Early in 2020 a Wellcome-coordinated COVID-19 statement, signed by over 30 publishers, called for open or free access to all COVID-19 publications for the duration of the pandemic; for COVID-19 papers to be made available via preprint servers prior to journal publication; and data from COVID-19 research to be shared as early as possible.

A second initiative, launched by a group of publishers and related organisations, the COVID-19 Rapid Review Initiative, worked on implementing the commitments made in the Wellcome-coordinated COVID-19 statement and aimed to accelerate peer review of COVID-19 papers.

Scholarly Communication in Times of Crisis: The response of the scholarly communication system to the COVID-19 pandemic has been written by a team comprising researchers, publishers, and other scholarly communication experts, all associated with the COVID-19 Rapid Review Initiative.
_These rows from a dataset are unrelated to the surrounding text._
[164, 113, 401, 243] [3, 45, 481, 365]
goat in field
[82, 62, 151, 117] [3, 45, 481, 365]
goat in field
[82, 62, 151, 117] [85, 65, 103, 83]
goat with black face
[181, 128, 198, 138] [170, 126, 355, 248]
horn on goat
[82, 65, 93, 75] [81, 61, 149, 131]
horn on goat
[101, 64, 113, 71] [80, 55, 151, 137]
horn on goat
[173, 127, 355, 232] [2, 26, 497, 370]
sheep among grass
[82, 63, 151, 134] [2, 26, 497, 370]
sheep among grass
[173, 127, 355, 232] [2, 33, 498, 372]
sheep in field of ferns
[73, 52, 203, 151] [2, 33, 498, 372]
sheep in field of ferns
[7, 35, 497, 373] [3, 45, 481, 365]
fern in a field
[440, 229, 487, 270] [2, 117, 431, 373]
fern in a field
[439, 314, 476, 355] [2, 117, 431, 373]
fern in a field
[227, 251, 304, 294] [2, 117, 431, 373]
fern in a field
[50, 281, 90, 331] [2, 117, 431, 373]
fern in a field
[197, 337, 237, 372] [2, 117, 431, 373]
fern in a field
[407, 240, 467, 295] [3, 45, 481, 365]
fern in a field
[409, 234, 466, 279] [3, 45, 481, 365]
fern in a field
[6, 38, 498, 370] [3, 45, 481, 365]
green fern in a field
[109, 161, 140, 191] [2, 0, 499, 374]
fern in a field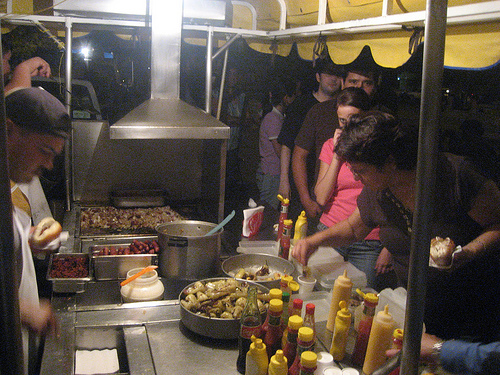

It presents the results of research undertaken by the team and reviews research conducted by others, with a view to identify opportunities for the scholarly communication stakeholders to effect change that will extend beyond the pandemic and have long-lasting benefits.

The authors also conclude that obtaining robust evidence on the response of the scholarly communication system to the COVID-19 pandemic is challenging. Relevant publishing data is often not available or is of limited quality. To enable robust evidence-informed approaches to innovation in scholarly communication, joint efforts to improve the availability and quality of this type of data are needed.